People are minding their own business when a "huge cloud of gas and dust and ice" called "the rain" moves into the solar system. A secret organization, called NOAA, alone sees the threat, while others see it as an opportunity – "there's all these minerals and resources and we can make money here."
The grand story covers four games – for mobile, Mac, and PC. "G is gravity, F is force, E is energy," Skaggs said. "In each of the three games, that particular scientific force becomes a key component in how you play the game." So G deals with mapping "a gravity space," F is "a 3D pinball kind of game," and E resembles the game "missile command, where you have to defend the planet from falling rocks."
The series culminates in Arc, "a team-based sort of racing game, where you have to run this spaceship through an obstacle field and ferry cargo back and forth."
In games with a well-known story, like Redwall, designers walk a fine line. "If I get to play Matthias, for example, then I might accidentally make the wrong choice and … Redwall might fall to Cluny," Skaggs explained. "Or you have to force the player to make the decisions you want them to make and … that's no fun."
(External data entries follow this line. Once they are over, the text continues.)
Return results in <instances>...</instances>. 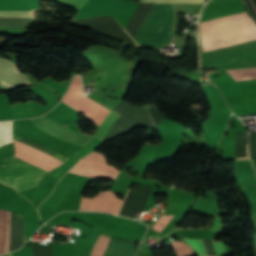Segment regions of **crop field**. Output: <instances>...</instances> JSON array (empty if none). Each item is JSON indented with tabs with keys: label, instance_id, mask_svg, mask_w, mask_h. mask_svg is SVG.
Segmentation results:
<instances>
[{
	"label": "crop field",
	"instance_id": "22f410ed",
	"mask_svg": "<svg viewBox=\"0 0 256 256\" xmlns=\"http://www.w3.org/2000/svg\"><path fill=\"white\" fill-rule=\"evenodd\" d=\"M109 240H110V237L100 234V236L91 252V256H102L107 247Z\"/></svg>",
	"mask_w": 256,
	"mask_h": 256
},
{
	"label": "crop field",
	"instance_id": "5a996713",
	"mask_svg": "<svg viewBox=\"0 0 256 256\" xmlns=\"http://www.w3.org/2000/svg\"><path fill=\"white\" fill-rule=\"evenodd\" d=\"M8 230H9V212L0 210V253L7 252Z\"/></svg>",
	"mask_w": 256,
	"mask_h": 256
},
{
	"label": "crop field",
	"instance_id": "28ad6ade",
	"mask_svg": "<svg viewBox=\"0 0 256 256\" xmlns=\"http://www.w3.org/2000/svg\"><path fill=\"white\" fill-rule=\"evenodd\" d=\"M12 142V121L0 122V146Z\"/></svg>",
	"mask_w": 256,
	"mask_h": 256
},
{
	"label": "crop field",
	"instance_id": "d9b57169",
	"mask_svg": "<svg viewBox=\"0 0 256 256\" xmlns=\"http://www.w3.org/2000/svg\"><path fill=\"white\" fill-rule=\"evenodd\" d=\"M172 216H161L158 221L153 225L152 229L160 232ZM163 230V229H162Z\"/></svg>",
	"mask_w": 256,
	"mask_h": 256
},
{
	"label": "crop field",
	"instance_id": "3316defc",
	"mask_svg": "<svg viewBox=\"0 0 256 256\" xmlns=\"http://www.w3.org/2000/svg\"><path fill=\"white\" fill-rule=\"evenodd\" d=\"M184 241L188 242L199 255L207 256L200 240L184 238ZM212 243L218 256H227L221 242L212 241Z\"/></svg>",
	"mask_w": 256,
	"mask_h": 256
},
{
	"label": "crop field",
	"instance_id": "d1516ede",
	"mask_svg": "<svg viewBox=\"0 0 256 256\" xmlns=\"http://www.w3.org/2000/svg\"><path fill=\"white\" fill-rule=\"evenodd\" d=\"M235 81L256 78V68L227 71Z\"/></svg>",
	"mask_w": 256,
	"mask_h": 256
},
{
	"label": "crop field",
	"instance_id": "4a817a6b",
	"mask_svg": "<svg viewBox=\"0 0 256 256\" xmlns=\"http://www.w3.org/2000/svg\"><path fill=\"white\" fill-rule=\"evenodd\" d=\"M0 16H22V17H33V11L29 12H0Z\"/></svg>",
	"mask_w": 256,
	"mask_h": 256
},
{
	"label": "crop field",
	"instance_id": "733c2abd",
	"mask_svg": "<svg viewBox=\"0 0 256 256\" xmlns=\"http://www.w3.org/2000/svg\"><path fill=\"white\" fill-rule=\"evenodd\" d=\"M84 160H91V161H97V162H101V163H105L106 164V158L97 152H93L90 155H88L87 157L83 158Z\"/></svg>",
	"mask_w": 256,
	"mask_h": 256
},
{
	"label": "crop field",
	"instance_id": "214f88e0",
	"mask_svg": "<svg viewBox=\"0 0 256 256\" xmlns=\"http://www.w3.org/2000/svg\"><path fill=\"white\" fill-rule=\"evenodd\" d=\"M11 256V255H10Z\"/></svg>",
	"mask_w": 256,
	"mask_h": 256
},
{
	"label": "crop field",
	"instance_id": "412701ff",
	"mask_svg": "<svg viewBox=\"0 0 256 256\" xmlns=\"http://www.w3.org/2000/svg\"><path fill=\"white\" fill-rule=\"evenodd\" d=\"M171 25L172 6L170 4L151 5L135 40L144 47L161 46L170 38Z\"/></svg>",
	"mask_w": 256,
	"mask_h": 256
},
{
	"label": "crop field",
	"instance_id": "f4fd0767",
	"mask_svg": "<svg viewBox=\"0 0 256 256\" xmlns=\"http://www.w3.org/2000/svg\"><path fill=\"white\" fill-rule=\"evenodd\" d=\"M47 171L15 156L0 160V182L18 193L36 187Z\"/></svg>",
	"mask_w": 256,
	"mask_h": 256
},
{
	"label": "crop field",
	"instance_id": "cbeb9de0",
	"mask_svg": "<svg viewBox=\"0 0 256 256\" xmlns=\"http://www.w3.org/2000/svg\"><path fill=\"white\" fill-rule=\"evenodd\" d=\"M205 0H141V2L155 3H203Z\"/></svg>",
	"mask_w": 256,
	"mask_h": 256
},
{
	"label": "crop field",
	"instance_id": "8a807250",
	"mask_svg": "<svg viewBox=\"0 0 256 256\" xmlns=\"http://www.w3.org/2000/svg\"><path fill=\"white\" fill-rule=\"evenodd\" d=\"M62 101L69 104L75 110L83 113L87 119L95 122L98 126L109 113L107 109L83 95L81 79L79 76L74 78L68 92L63 97ZM32 120L37 127L59 138L65 139L78 145L84 146L94 138V136H89L72 130L68 127H63L59 123L47 118L46 116L34 118Z\"/></svg>",
	"mask_w": 256,
	"mask_h": 256
},
{
	"label": "crop field",
	"instance_id": "dd49c442",
	"mask_svg": "<svg viewBox=\"0 0 256 256\" xmlns=\"http://www.w3.org/2000/svg\"><path fill=\"white\" fill-rule=\"evenodd\" d=\"M122 117L114 112H110L107 117L100 124L96 137L70 158L65 160V162L60 165L58 168L50 171L46 176L56 179H59L73 167V165L83 156L89 154L93 150L97 149L110 135L113 129L117 126V124L121 121Z\"/></svg>",
	"mask_w": 256,
	"mask_h": 256
},
{
	"label": "crop field",
	"instance_id": "5142ce71",
	"mask_svg": "<svg viewBox=\"0 0 256 256\" xmlns=\"http://www.w3.org/2000/svg\"><path fill=\"white\" fill-rule=\"evenodd\" d=\"M63 5L72 6L80 9L87 0H53Z\"/></svg>",
	"mask_w": 256,
	"mask_h": 256
},
{
	"label": "crop field",
	"instance_id": "e52e79f7",
	"mask_svg": "<svg viewBox=\"0 0 256 256\" xmlns=\"http://www.w3.org/2000/svg\"><path fill=\"white\" fill-rule=\"evenodd\" d=\"M15 156L38 165L48 171L63 161L14 140Z\"/></svg>",
	"mask_w": 256,
	"mask_h": 256
},
{
	"label": "crop field",
	"instance_id": "d8731c3e",
	"mask_svg": "<svg viewBox=\"0 0 256 256\" xmlns=\"http://www.w3.org/2000/svg\"><path fill=\"white\" fill-rule=\"evenodd\" d=\"M0 82L12 89L32 85L11 61L2 58H0Z\"/></svg>",
	"mask_w": 256,
	"mask_h": 256
},
{
	"label": "crop field",
	"instance_id": "ac0d7876",
	"mask_svg": "<svg viewBox=\"0 0 256 256\" xmlns=\"http://www.w3.org/2000/svg\"><path fill=\"white\" fill-rule=\"evenodd\" d=\"M204 52L256 39V25L246 12L204 22Z\"/></svg>",
	"mask_w": 256,
	"mask_h": 256
},
{
	"label": "crop field",
	"instance_id": "34b2d1b8",
	"mask_svg": "<svg viewBox=\"0 0 256 256\" xmlns=\"http://www.w3.org/2000/svg\"><path fill=\"white\" fill-rule=\"evenodd\" d=\"M69 172L114 180L120 171L110 165L80 160ZM121 203L122 200L117 198L114 193L104 191L98 193L95 198H82L80 210L117 214Z\"/></svg>",
	"mask_w": 256,
	"mask_h": 256
},
{
	"label": "crop field",
	"instance_id": "bc2a9ffb",
	"mask_svg": "<svg viewBox=\"0 0 256 256\" xmlns=\"http://www.w3.org/2000/svg\"><path fill=\"white\" fill-rule=\"evenodd\" d=\"M221 223L219 217L215 218V220L212 223L211 229L220 230Z\"/></svg>",
	"mask_w": 256,
	"mask_h": 256
}]
</instances>
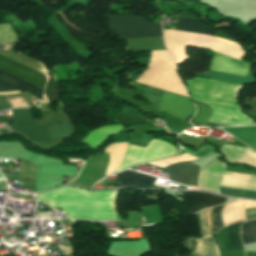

The solution? Play a secondary character. As a less important figure, "I may make the kind of choices in the game that lead to glory or honor, death or life – all those choices are still meaningful to me, even if they're not the choices that drive the major narrative."
"When you look at 'Heavy Rain,'" a mystery game about a missing child, "compared to say 'Mass Effect,' where you have to save the whole galaxy, the level of satisfaction that people get from either is the same – I won," Skaggs explained. "People want to get drawn up into stories that are bigger than themselves."
He contrasted Soma's style with some popular games like "The Elder Scrolls: Skyrim." "There's a lot of these open-world adventures, where you can decide" to be good or bad, "and they just sort of let you explore."
Skaggs lamented widespread separation of faith from the general culture. "There's this common wisdom … that you can either be a Christian doing Christian business or you can be a non-Christian doing non-Christian business and we can't mix the two," he said.
C.S. Lewis, however, proves them wrong. "Everyone understood that Lewis was a pure Christian, but then he had all this fantasy work and science fiction work that was totally accepted and totally enjoyed by the secular world too." Skaggs aims to follow in his footsteps.